Los resultados del informe concluyen que los servicios especializados y las actividades de la nueva economía (como la industria de zonas francas y las agroexportaciones no tradicionales) generan un alto nivel de valor agregado, pero su efecto multiplicador de empleo en otros sectores es muy bajo.

Leonardo Merino, coordinador de investigación del informe, explicó que en esta edición se decidió ver la capacidad de cada sector y producto para encadenarse a otras actividades cercanas y multiplicar empleos.

Valor agregado del PIB por producto y encadenamiento de empleo.
Valor agregado del PIB por producto y encadenamiento de empleo.

“La mayoría de los productos y las oportunidades laborales proviene de sectores que tienen baja capacidad para generar encadenamientos de empleo. Solo un 4% de los bienes y servicios y un 0,2% de los puestos de trabajo corresponden a actividades que muestran altos multiplicadores”, detalla el informe.

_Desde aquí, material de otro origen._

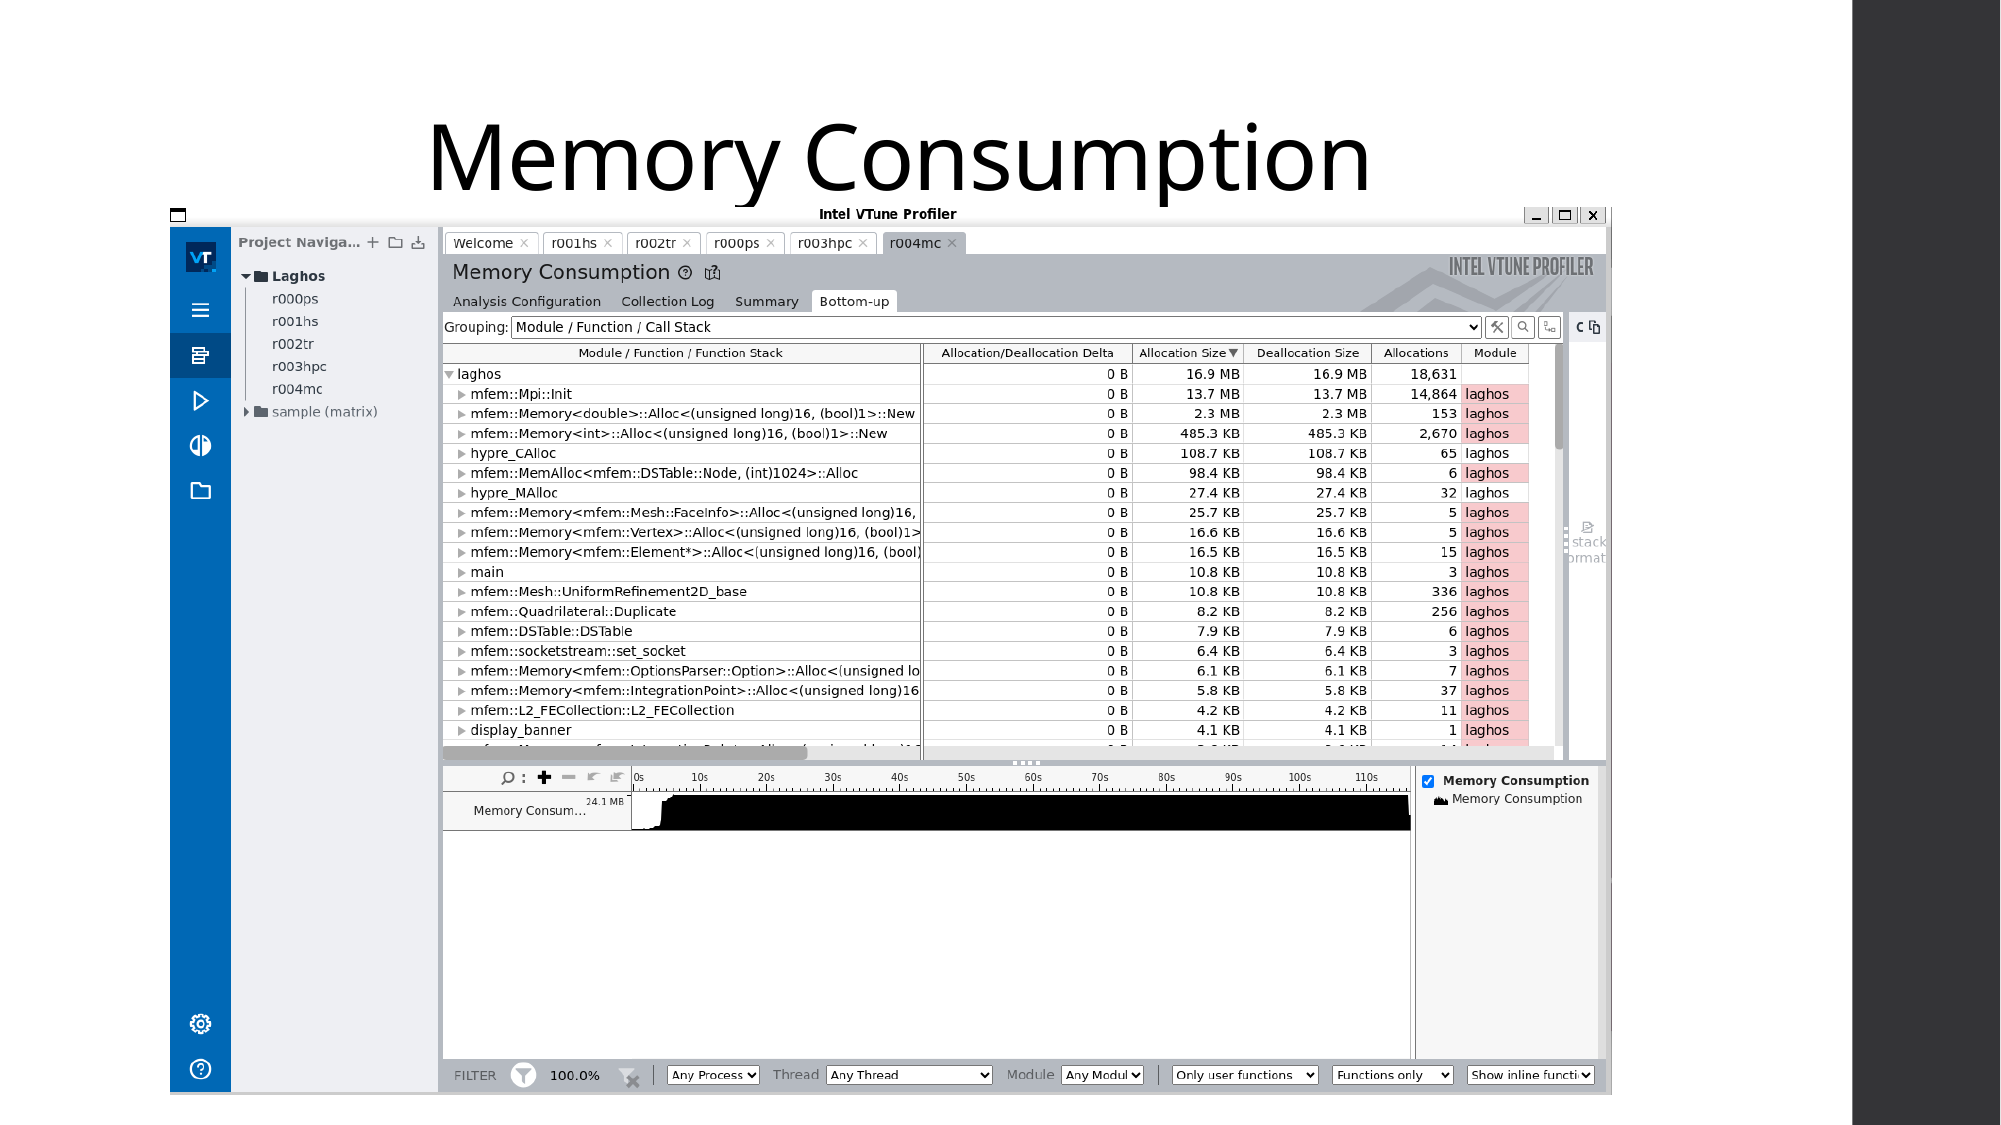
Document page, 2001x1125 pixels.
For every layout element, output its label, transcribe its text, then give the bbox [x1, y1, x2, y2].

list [169, 206, 1612, 1095]
title Memory Consumption [410, 0, 2000, 218]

Estos resultados explican porque la economía de Costa Rica crece más que los empleos directos e indirectos.

El Gobierno acepta que este resultado del Estado de la Nación 2017 es uno de los más novedosos, ya que muestra una realidad que no estaba tan clara.

Alfredo Hasbun, ministro de Trabajo y Seguridad Social, reconoce que se deben analizar estas conclusiones y revisar las estructuras laborales en conjunto con las empresas para buscar opciones que permitan generar más empleo directo y multiplicar los puestos laborales en los sectores cercanos a las actividades de la nueva economía.

Política, papel o tijera

El primer objetivo del Plan Nacional de Desarrollo 2012-2018, que rige las acciones del actual Gobierno, procura la generación de un mayor crecimiento económico caracterizado por más y mejores empleos.

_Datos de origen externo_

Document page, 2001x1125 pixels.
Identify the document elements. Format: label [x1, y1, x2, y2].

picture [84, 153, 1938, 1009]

Consecuente con esta propuesta política, el Gobierno presentó en 2014 la Estrategia Nacional de Empleo y Producción.

Este documento de 32 páginas muestra un panorama general de la situación del empleo en el país, y ofrece un conjunto de acciones para generar más puestos laborales.

Tres años después, la última Encuesta Continua de Empleo (ECE), reveló que, entre julio y setiembre de este año, hay 241.000 personas sin trabajo, que se traduce en una tasa de desempleo del 9,4%.

Hasbun es autocrítico y afirma que es cierto que muchas empresas de la nueva economía no generan tantos empleos como se requieren, pero también fustigó que las personas no se están capacitando en las áreas que las compañías necesitan.

“Nos han pasado casos de empresas que nos dicen que quieren venir al país y que necesitan una cantidad de personas con ciertos conocimientos, pero cuando revisamos la oferta en el país les tenemos que responder que en dos años podemos tener a las personas con esas capacidades”, defendió el ministro.

En el papel, la Estrategia Nacional de Empleo y Producción reconoce que el modelo económico del país enfocado en la atracción de la inversión extrajera no es suficiente para generar todos los trabajos necesarios.

“La demanda laboral será insuficiente si no se incrementa el parque empresarial nacional, aumentando el número de empresas y su capacidad productiva”, apunta la Estrategia.

Para solucionar esta situación, el Gobierno propone una política de transformación productiva para promover la inversión privada que genera mayor impacto en el empleo.

Por ejemplo, empresas dedicadas a la exportación de bienes y servicios intensivos en capital humano, el turismo y la promoción de encadenamientos con las actividades locales, sobre todo las que producen a pequeña escala.

Posiblemente una empresa de zonas francas que ofrece servicios tiene menores posibilidades de encadenarse con otras empresas pequeñas en el país, salvo algunos insumos de trabajo, bienes duraderos y actividades estacionales.

Mientras que las actividades de la vieja economía como el agro y la manufactura logran encadenarse más fácilmente con empresas locales porque les compran materias primas, contratan servicios de transporte, contables, o requieren, en muchos casos, una tercerización de procesos.

Como si se tratara de un juego de piedra, papel o tijera, o se atraen más empresas de servicios que generan empleos sin grandes efectos multiplicadores, o se apuesta por una combinación de factores donde las firmas de la nueva economía tengan más facilidades para encadenarse con negocios locales.